In June, the Oakland County Board of Commissioners adopted a resolution sponsored by Commissioner Yolanda Charles, D-Southfield, securing $21,761 for Lathrup Village through the city’s Local Road Improvement Program.

“I’m particularly excited because I’m a new commissioner, and therefore, pretty much everything I’ve done so far has been new and exciting,” Charles said. “Knowing the history, the program started in 2016 or so when the county decided to embark on this LRIP concept. We were even recognized nationally for it. It’s something that I’m happy that we’re maintaining.”

Oakland County’s LRIP program provides limited financial assistance to Oakland County cities and villages for repairs and improvements on roadways under their jurisdiction. The program makes sure the county investment in roads is multiplied by requiring local municipalities to match the funding from the county.

With Oakland County shelling out $21,761, and Lathrup Village matching, that comes to $43,522 available for road repairs. The county used a three-pronged approach in deciding what amounts to allocate to cities: total miles of local roads, crash data and population numbers from the Southeast Michigan Council of Governments.

“We are very excited, because this is a great opportunity for us to address some road repairs here in Lathrup Village that are top priorities for our residents, as well as the mayor and council,” Lathrup Village City Administrator Sheryl Mitchell said in a press release. “This is a very proactive program that the board is extending to the local communities to address critical infrastructure needs.”

Since 2016, the Local Road Improvement Program has driven an estimated $108 million in investments in local roads across the county. Oakland County officials say the program is an effective means for encouraging investments in local roads, which they say continue to be underfunded by the state of Michigan. The lack of funding from the state and federal government has resulted in poor road conditions, which negatively impact safety, quality of life and economic development in the region, according to county officials.

Mitchell said the funds coming to Lathrup Village will be used to repair and reconstruct Santa Barbara Street.

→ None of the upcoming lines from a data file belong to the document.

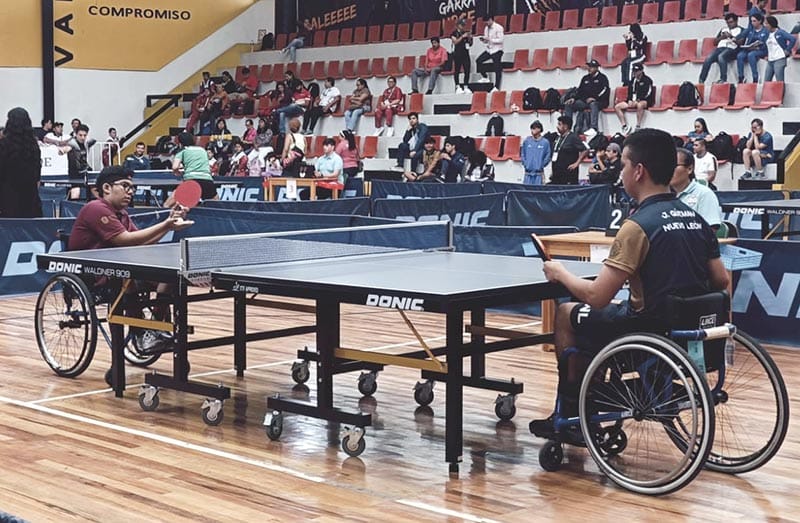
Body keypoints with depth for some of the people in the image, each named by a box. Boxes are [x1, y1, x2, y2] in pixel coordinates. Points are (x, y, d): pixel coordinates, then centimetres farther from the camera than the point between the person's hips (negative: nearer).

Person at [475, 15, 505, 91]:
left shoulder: (498, 28, -12)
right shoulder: (486, 28, 10)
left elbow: (500, 40, -17)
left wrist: (490, 39, -22)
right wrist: (484, 40, -5)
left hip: (497, 50, -7)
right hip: (489, 50, 7)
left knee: (497, 69, -6)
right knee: (478, 61, -6)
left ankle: (496, 87, -4)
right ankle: (485, 77, 8)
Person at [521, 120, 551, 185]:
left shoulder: (545, 142, -3)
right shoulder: (527, 141, 3)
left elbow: (548, 156, 1)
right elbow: (522, 154, 12)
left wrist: (541, 165, -4)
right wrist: (525, 164, 3)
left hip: (539, 173, -2)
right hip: (528, 172, 2)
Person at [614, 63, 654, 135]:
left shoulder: (647, 80, -2)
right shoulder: (633, 81, 17)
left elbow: (647, 93, -10)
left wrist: (637, 100, -16)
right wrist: (630, 100, -1)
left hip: (644, 101, -7)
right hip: (633, 101, 7)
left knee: (640, 105, -44)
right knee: (617, 107, -11)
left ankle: (638, 127, -39)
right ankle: (624, 126, -17)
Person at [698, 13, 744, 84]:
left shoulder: (741, 30, 14)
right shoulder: (723, 29, 32)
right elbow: (715, 41, 26)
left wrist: (731, 36, -12)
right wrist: (722, 37, 6)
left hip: (731, 49, -5)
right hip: (720, 47, 5)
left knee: (721, 57, -38)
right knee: (708, 59, -25)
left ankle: (723, 79, -40)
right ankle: (701, 80, -30)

Santa Barbara is a major road in Lathrup Village as it nearly connects 11 Mile Road to 12 Mile Road and feeds into 14 different side streets that service city residents. Several inches of concrete were taken off the road, and the substructure was repaired. The road, from San Jose Street to Alhambra Avenue, will be repaved with new concrete.

“If we can get Santa Barbara repaired, that would allow for motorists and residents to reach their place of employment,” Charles said. “We’re looking at targeted destinations along Southfield Road, but getting Santa Barbara some money, I think Lathrup Village would be very appreciative.”

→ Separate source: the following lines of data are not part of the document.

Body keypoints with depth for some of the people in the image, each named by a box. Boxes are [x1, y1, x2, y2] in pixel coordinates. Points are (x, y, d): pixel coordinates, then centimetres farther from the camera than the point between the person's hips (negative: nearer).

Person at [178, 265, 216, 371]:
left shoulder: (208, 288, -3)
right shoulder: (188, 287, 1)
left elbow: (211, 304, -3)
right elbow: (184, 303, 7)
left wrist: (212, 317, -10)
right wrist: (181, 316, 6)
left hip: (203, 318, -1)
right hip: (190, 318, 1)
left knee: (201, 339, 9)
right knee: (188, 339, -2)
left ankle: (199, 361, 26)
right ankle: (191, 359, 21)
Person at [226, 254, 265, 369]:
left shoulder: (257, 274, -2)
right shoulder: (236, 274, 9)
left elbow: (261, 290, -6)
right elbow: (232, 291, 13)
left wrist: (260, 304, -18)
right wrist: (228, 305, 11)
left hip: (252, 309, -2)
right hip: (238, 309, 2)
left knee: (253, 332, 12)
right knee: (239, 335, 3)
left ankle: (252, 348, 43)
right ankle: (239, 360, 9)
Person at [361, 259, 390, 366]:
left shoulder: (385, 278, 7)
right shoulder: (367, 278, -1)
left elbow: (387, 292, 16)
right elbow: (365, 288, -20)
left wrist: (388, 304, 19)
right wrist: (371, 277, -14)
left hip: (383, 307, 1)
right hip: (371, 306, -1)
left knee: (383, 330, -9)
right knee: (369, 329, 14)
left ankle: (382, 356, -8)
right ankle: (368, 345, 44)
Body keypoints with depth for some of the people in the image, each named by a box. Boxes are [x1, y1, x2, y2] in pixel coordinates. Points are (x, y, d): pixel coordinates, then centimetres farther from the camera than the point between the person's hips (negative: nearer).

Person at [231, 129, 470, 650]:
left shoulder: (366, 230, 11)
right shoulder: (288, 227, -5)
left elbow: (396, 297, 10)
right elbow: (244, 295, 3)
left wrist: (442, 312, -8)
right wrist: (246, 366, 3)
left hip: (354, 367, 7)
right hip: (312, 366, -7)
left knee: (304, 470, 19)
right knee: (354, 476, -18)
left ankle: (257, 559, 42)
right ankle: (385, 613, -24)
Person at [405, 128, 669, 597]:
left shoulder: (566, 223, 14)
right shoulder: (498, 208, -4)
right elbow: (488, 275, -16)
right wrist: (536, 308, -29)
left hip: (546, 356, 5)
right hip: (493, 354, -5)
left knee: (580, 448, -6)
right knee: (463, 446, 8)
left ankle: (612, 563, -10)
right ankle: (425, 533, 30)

Most of Santa Barbara has already been fixed and repaved, and Mitchell said the city hopes to have the project done by the end of the summer.

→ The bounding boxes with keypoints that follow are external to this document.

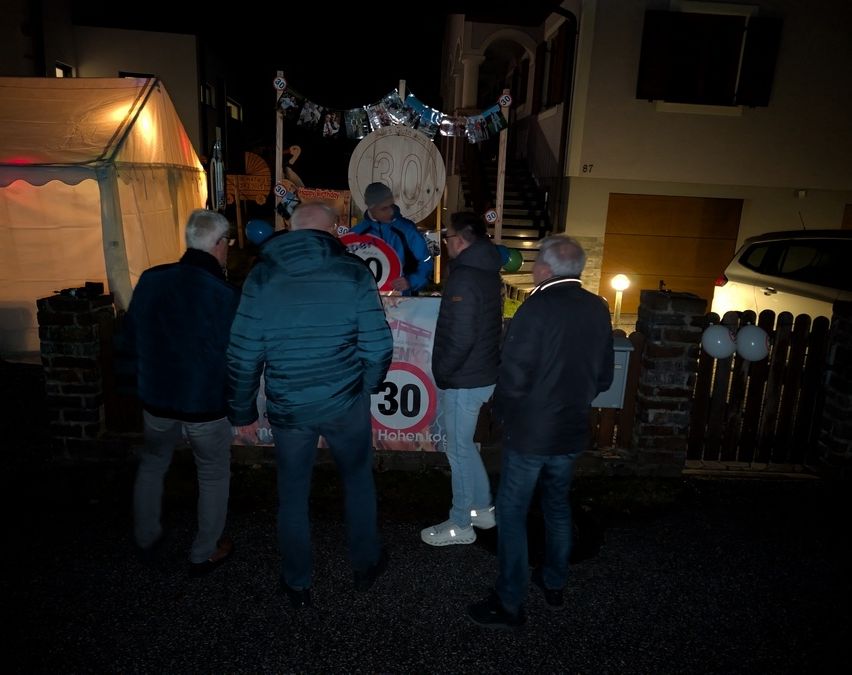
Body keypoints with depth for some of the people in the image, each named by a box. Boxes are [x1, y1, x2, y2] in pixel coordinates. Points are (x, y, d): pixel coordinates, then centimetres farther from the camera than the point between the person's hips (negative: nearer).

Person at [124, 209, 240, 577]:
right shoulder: (226, 295, -21)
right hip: (207, 403, -4)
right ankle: (204, 554, 28)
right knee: (213, 476, 16)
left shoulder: (150, 280, -7)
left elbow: (129, 339, 4)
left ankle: (146, 540, 43)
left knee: (152, 464, 27)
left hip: (156, 398, 5)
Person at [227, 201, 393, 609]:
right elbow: (379, 346, -11)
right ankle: (366, 565, 38)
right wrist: (367, 386, 8)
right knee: (358, 481, 23)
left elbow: (243, 354, -6)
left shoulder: (262, 276, -5)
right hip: (345, 404, 0)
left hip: (287, 408, 1)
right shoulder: (353, 272, -8)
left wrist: (242, 411, 7)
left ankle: (297, 585, 34)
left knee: (292, 495, 19)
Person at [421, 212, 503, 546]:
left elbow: (460, 338, -26)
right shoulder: (487, 271, 9)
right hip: (483, 373, 9)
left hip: (463, 380, -9)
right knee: (462, 443, 23)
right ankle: (482, 507, 35)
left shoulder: (464, 278, -21)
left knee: (459, 450, 5)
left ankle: (460, 525, 22)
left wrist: (441, 372, -12)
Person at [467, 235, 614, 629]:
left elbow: (514, 378, -21)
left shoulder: (538, 308, -21)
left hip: (529, 432, -6)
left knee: (511, 513, 7)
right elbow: (604, 377, 7)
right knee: (558, 506, 23)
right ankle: (554, 584, 39)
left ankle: (509, 604, 17)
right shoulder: (598, 309, -1)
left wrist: (501, 410, -2)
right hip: (572, 430, 7)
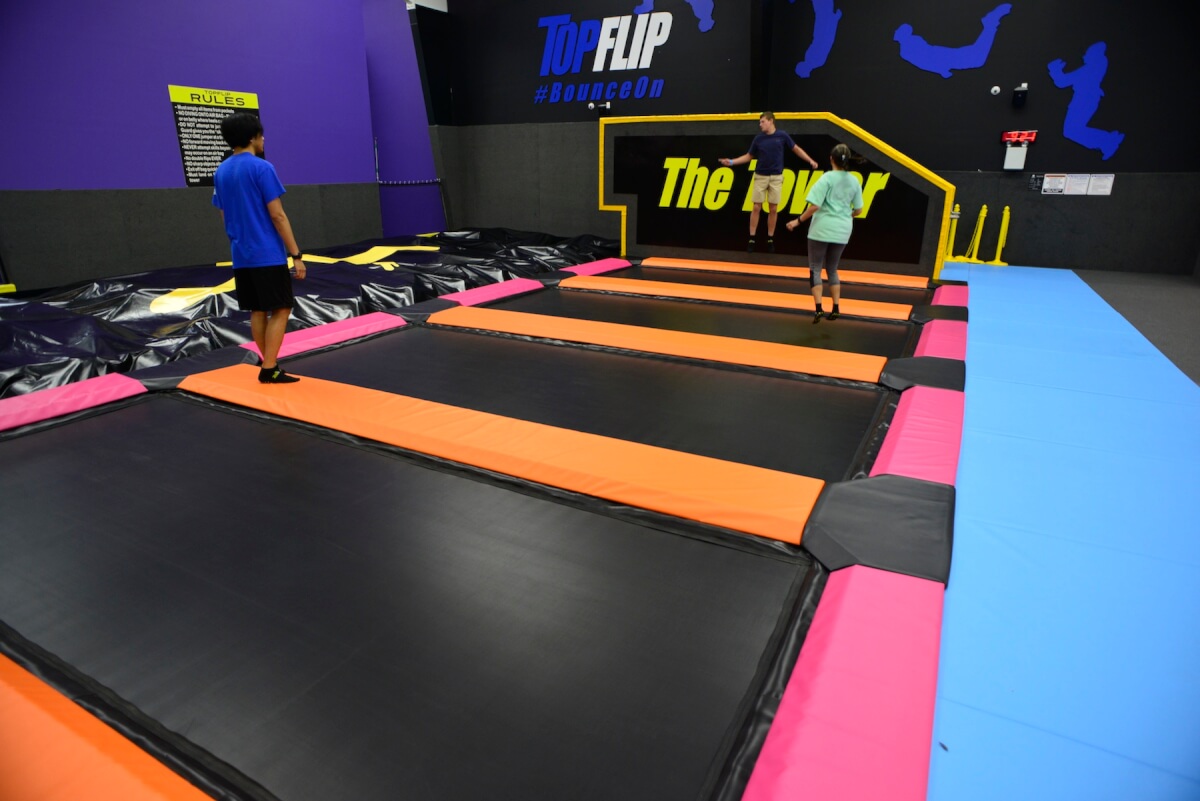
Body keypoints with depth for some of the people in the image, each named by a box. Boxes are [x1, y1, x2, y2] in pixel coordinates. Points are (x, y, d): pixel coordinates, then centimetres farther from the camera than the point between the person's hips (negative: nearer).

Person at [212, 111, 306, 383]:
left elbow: (224, 217, 17)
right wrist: (296, 254, -12)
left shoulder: (221, 172, 12)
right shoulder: (261, 167, -10)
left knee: (257, 311, 12)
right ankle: (269, 369, -3)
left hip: (241, 256, 7)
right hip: (268, 254, -7)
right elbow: (277, 215, -14)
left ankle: (270, 363, 18)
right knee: (280, 309, 0)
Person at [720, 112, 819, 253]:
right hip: (760, 177, 1)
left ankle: (770, 239, 13)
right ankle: (752, 239, 4)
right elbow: (749, 156, 10)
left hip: (776, 177, -1)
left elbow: (796, 149, 8)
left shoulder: (782, 135, -1)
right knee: (756, 208, -2)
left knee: (773, 209, 3)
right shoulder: (758, 138, 3)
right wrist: (732, 162, -1)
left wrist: (810, 160, 0)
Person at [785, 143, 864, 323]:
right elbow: (858, 210, 10)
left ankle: (819, 308, -7)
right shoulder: (854, 181, 5)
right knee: (832, 269, 19)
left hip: (822, 229, -5)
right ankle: (835, 308, 15)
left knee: (815, 268, 4)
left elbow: (814, 206, -17)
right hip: (842, 231, 5)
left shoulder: (827, 178, -10)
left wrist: (798, 221, -6)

“It definitely improves the safety and drivability of the roads,” Mitchell said. “Santa Barbara was our water main project last year, so that required some demolition of the street in order to do the construction of the water main. So that left it in a worse shape than it already was. Our overall plan when we’re doing the water main one year is to try to do the street reconstruction the following year. This keeps us on track with doing that and having some of those expenses covered by county dollars.”